[Collected data]

-----

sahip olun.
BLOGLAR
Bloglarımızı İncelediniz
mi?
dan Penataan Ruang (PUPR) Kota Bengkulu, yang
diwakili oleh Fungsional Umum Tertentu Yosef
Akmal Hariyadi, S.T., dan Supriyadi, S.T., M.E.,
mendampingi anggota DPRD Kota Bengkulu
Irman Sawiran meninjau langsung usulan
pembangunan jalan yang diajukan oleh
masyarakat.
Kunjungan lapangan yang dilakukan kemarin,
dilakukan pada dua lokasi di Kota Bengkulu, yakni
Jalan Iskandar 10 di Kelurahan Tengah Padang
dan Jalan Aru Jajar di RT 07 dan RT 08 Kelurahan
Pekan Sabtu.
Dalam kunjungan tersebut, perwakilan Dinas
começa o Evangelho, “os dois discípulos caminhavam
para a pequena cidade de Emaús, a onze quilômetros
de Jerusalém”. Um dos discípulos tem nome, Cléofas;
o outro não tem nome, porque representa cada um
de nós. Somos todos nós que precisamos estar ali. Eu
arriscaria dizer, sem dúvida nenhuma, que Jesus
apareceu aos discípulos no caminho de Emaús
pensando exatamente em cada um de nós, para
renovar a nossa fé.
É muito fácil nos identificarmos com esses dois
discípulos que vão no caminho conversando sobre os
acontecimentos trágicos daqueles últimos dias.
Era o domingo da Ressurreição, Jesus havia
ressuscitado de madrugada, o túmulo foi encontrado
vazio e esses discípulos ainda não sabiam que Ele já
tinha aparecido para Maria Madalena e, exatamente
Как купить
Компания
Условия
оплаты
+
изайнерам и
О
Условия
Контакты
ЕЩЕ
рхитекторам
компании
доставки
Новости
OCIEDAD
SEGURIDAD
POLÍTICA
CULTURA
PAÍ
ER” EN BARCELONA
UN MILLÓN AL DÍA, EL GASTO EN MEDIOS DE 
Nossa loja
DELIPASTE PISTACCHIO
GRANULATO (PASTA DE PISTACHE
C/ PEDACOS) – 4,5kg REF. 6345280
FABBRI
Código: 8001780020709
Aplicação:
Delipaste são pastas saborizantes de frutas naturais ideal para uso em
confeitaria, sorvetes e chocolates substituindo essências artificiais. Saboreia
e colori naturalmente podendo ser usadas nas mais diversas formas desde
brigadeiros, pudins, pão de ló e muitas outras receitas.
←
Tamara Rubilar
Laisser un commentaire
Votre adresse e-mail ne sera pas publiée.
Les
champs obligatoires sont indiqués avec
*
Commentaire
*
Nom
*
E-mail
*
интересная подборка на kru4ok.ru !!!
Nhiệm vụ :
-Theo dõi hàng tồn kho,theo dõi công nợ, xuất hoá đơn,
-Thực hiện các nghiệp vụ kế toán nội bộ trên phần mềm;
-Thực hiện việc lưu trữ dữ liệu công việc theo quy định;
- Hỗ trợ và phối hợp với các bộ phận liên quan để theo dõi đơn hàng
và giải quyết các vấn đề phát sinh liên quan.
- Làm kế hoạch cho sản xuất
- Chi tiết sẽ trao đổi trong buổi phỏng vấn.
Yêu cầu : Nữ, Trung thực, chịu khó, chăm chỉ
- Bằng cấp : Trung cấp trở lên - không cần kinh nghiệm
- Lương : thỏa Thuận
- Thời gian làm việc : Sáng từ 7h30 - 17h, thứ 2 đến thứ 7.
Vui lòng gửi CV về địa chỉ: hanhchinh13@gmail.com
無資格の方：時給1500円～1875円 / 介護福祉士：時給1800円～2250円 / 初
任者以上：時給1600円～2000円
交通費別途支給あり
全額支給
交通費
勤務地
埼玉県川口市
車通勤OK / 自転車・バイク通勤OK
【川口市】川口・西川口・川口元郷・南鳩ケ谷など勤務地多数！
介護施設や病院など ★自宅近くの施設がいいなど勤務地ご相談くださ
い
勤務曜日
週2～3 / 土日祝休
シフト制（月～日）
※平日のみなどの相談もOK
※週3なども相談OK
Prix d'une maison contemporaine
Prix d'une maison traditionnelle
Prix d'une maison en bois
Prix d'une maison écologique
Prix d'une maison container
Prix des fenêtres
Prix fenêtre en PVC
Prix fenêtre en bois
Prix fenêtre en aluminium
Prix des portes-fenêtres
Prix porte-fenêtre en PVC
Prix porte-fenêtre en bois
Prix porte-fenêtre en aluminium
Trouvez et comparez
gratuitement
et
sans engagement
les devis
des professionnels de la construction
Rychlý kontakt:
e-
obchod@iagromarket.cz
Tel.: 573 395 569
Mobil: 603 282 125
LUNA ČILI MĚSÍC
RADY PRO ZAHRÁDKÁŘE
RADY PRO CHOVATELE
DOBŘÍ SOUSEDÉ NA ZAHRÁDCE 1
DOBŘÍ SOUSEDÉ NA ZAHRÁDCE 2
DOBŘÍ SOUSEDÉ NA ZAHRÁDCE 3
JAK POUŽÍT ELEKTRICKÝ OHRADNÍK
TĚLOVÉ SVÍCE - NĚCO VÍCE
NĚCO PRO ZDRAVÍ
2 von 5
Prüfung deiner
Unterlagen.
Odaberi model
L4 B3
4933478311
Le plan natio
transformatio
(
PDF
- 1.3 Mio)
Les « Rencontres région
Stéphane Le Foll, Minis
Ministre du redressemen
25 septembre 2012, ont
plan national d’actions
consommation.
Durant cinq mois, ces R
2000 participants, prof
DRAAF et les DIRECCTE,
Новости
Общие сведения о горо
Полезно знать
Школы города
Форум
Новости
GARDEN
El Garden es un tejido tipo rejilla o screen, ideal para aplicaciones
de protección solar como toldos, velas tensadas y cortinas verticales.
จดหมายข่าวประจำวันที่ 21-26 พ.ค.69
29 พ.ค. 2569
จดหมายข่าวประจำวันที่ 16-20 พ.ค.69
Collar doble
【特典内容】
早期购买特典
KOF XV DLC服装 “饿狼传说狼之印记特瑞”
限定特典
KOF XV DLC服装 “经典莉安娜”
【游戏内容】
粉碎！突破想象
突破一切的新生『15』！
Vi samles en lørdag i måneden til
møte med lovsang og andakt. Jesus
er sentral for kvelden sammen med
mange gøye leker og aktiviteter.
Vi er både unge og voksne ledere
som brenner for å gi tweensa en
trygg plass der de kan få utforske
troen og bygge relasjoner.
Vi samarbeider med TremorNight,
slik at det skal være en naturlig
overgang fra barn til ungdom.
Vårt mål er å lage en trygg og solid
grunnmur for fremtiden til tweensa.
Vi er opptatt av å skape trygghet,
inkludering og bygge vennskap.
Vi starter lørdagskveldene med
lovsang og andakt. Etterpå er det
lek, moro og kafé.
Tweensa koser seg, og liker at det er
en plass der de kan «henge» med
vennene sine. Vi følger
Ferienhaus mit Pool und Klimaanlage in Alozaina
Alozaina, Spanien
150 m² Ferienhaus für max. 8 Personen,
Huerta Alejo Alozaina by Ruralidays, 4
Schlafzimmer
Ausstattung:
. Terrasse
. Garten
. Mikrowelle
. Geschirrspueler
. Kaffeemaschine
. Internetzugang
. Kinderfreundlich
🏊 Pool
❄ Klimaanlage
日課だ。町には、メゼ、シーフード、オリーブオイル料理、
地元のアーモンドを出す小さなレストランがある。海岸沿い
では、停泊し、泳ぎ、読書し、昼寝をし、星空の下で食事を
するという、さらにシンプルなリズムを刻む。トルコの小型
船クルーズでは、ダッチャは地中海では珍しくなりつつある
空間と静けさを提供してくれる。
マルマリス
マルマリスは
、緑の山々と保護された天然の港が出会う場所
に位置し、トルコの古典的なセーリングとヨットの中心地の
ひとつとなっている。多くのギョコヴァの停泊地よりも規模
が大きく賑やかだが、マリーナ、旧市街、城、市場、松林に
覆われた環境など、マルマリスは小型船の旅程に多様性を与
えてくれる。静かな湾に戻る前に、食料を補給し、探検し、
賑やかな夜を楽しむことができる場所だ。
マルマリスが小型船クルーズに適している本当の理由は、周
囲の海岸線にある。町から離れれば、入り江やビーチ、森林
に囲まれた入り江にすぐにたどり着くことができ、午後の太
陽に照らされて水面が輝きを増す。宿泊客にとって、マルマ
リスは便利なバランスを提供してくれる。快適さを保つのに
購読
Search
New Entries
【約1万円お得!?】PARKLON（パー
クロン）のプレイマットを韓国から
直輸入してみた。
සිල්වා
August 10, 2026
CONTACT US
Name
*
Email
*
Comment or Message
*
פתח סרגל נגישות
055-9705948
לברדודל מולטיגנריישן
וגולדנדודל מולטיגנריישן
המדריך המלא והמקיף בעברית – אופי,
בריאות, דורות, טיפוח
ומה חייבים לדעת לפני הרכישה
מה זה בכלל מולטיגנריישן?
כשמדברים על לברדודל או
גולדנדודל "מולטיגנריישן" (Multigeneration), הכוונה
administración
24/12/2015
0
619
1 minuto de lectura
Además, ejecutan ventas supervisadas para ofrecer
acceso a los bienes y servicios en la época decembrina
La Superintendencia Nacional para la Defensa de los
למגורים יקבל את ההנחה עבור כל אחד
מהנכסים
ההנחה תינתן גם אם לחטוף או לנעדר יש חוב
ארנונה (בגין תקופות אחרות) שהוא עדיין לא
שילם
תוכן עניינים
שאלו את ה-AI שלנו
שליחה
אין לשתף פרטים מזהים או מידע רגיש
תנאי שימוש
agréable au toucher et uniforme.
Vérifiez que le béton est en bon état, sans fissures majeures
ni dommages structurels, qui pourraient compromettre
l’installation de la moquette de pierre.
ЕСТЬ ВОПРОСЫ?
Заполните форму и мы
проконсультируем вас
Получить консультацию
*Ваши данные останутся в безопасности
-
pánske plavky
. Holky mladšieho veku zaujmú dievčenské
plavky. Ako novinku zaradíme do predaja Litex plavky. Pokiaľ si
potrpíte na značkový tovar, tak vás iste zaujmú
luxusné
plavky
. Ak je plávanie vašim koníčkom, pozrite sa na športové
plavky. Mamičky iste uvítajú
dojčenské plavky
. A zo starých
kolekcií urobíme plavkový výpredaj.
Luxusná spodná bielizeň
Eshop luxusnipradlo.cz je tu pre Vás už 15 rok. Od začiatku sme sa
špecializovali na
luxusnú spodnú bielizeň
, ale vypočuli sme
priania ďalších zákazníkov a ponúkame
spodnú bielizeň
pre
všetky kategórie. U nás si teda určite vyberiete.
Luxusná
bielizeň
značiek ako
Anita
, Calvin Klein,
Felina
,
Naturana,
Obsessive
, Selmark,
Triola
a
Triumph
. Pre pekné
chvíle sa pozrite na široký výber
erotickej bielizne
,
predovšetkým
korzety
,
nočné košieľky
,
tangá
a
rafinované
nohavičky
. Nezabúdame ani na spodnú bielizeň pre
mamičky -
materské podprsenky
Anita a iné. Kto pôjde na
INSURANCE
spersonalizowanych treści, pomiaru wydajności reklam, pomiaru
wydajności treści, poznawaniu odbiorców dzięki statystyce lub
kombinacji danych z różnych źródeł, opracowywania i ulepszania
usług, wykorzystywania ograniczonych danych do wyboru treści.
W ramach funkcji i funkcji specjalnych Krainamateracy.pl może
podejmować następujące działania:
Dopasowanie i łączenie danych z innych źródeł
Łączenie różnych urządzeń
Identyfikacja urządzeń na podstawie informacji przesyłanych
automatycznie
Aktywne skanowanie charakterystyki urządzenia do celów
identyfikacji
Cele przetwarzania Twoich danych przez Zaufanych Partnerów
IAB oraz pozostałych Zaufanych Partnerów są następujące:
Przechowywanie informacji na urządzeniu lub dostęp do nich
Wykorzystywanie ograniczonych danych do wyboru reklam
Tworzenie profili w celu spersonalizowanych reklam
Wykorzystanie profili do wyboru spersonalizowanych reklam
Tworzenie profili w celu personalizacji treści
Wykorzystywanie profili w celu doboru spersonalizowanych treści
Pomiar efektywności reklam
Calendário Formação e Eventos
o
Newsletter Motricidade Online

-----

*YOUR TASK*
From the line that has "dan Jalan Aru" through the line that has "tem nome, Cléofas;", copy every line exactly as it appears above, and leave out all others.

*ANSWER TO THIS PROBLEM*
dan Jalan Aru Jajar di RT 07 dan RT 08 Kelurahan
Pekan Sabtu.
Dalam kunjungan tersebut, perwakilan Dinas
começa o Evangelho, “os dois discípulos caminhavam
para a pequena cidade de Emaús, a onze quilômetros
de Jerusalém”. Um dos discípulos tem nome, Cléofas;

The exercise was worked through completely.